After finding the line that includes "Given that the" in the records below, transcribe it and each line after it through the last, exactly, and add nothing.

Stored dataset items
[Start of Attachment]

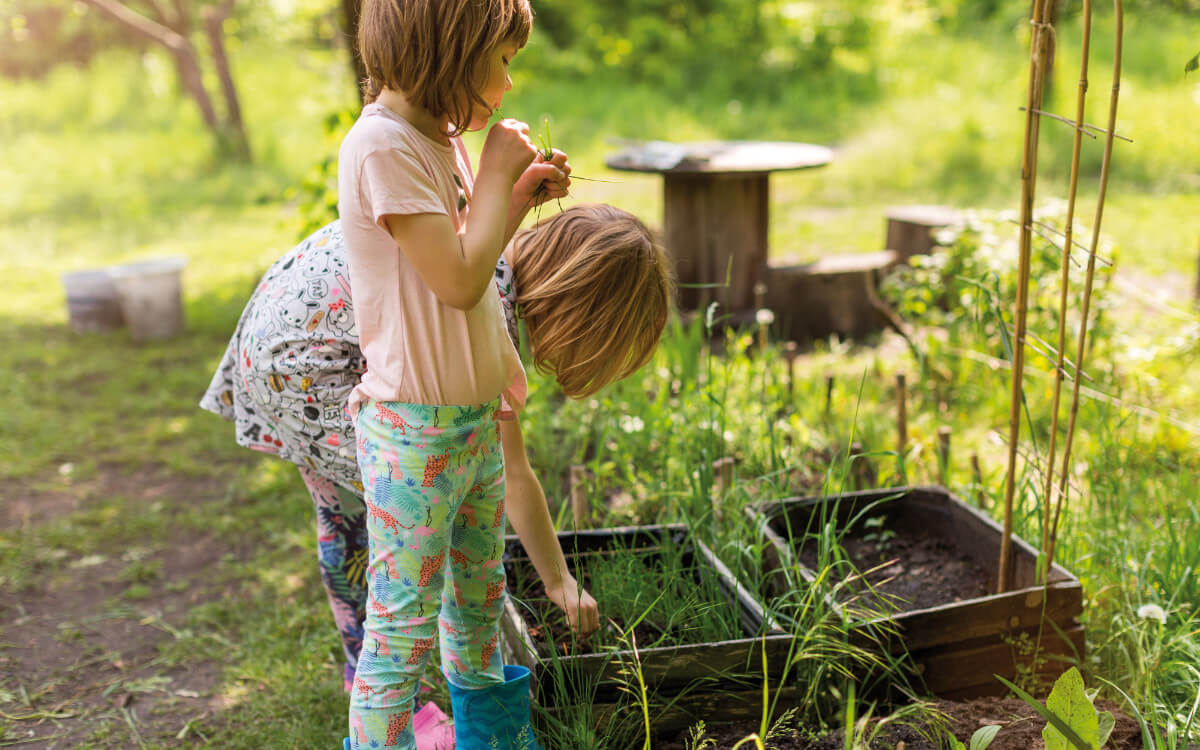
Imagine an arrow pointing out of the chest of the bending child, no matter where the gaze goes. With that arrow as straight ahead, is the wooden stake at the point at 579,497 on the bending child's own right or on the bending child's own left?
on the bending child's own left

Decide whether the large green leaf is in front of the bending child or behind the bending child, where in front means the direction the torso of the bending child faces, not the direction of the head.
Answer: in front

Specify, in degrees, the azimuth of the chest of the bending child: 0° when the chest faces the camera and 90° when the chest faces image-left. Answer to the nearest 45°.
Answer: approximately 270°

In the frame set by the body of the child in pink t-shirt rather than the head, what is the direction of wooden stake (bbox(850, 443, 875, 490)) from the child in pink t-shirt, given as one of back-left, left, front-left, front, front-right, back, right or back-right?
front-left

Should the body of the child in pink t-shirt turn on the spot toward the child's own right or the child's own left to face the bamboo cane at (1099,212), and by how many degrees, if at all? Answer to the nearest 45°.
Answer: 0° — they already face it

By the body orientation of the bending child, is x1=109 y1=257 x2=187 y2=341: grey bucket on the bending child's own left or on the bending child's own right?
on the bending child's own left

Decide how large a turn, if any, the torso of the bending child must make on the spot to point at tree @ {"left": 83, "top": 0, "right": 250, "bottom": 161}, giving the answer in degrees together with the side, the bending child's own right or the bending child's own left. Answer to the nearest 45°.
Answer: approximately 90° to the bending child's own left

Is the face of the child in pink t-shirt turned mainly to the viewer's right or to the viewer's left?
to the viewer's right

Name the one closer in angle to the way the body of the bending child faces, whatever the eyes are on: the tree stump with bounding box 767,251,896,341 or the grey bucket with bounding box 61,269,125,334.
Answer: the tree stump

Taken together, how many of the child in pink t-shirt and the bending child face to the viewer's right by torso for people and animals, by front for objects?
2

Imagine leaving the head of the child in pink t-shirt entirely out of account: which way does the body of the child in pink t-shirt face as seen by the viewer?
to the viewer's right

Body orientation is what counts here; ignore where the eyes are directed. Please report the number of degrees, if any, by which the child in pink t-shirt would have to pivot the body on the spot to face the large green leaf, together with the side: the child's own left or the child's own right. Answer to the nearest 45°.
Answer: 0° — they already face it
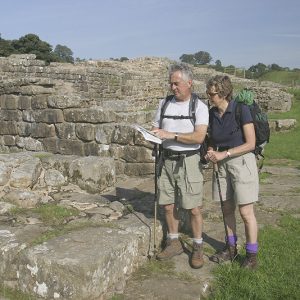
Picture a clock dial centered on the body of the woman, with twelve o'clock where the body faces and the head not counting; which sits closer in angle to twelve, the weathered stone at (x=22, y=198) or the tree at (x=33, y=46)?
the weathered stone

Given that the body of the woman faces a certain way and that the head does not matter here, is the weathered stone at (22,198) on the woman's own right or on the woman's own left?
on the woman's own right

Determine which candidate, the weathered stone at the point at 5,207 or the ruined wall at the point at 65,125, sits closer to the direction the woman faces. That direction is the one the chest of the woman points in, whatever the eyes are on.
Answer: the weathered stone

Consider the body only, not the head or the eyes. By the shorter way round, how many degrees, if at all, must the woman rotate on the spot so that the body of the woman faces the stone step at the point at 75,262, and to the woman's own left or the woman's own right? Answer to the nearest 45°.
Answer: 0° — they already face it

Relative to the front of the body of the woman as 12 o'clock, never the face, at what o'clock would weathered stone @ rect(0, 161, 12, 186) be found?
The weathered stone is roughly at 2 o'clock from the woman.

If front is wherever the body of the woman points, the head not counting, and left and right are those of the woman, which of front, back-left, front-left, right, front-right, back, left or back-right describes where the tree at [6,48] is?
right

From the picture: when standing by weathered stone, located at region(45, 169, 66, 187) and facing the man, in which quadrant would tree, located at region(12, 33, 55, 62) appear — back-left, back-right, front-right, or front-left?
back-left

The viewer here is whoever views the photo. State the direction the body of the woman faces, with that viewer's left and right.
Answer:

[End of Attachment]

- _Completed exercise_:
Given that the body of the woman faces a certain way and that the head does not matter here, is the weathered stone at (22,198) on the woman's own right or on the woman's own left?
on the woman's own right

Determine which candidate, the weathered stone at the point at 5,207 or the ruined wall at the point at 65,125, sits closer to the direction the woman faces. That direction is the one the chest of the woman points in, whatever the eyes are on.
Answer: the weathered stone

Consider the body only, not the head or the eyes. By the shorter way round, how many degrees, if at all, must the woman rotate on the spot so that the body of the woman faces the stone step at the point at 75,262, and to the woman's own left or the woman's own right? Answer to the nearest 45°.
Answer: 0° — they already face it

Relative to the front of the body of the woman as 12 o'clock, never the face, at what o'clock would weathered stone @ rect(0, 161, 12, 186) be found?
The weathered stone is roughly at 2 o'clock from the woman.

If front is wherever the body of the woman points, the head not counting, and left and right are those of the woman, which of front, back-left, front-left, right, front-right, back, left or back-right describes where the tree at [6,48] is?
right

From the picture: when standing by weathered stone, located at region(45, 169, 66, 187) and facing the man, in which quadrant would tree, located at region(12, 33, 55, 62) appear — back-left, back-right, front-right, or front-left?
back-left

The viewer here is whoever views the photo. State the direction the body of the woman faces, with that viewer's left and right.
Answer:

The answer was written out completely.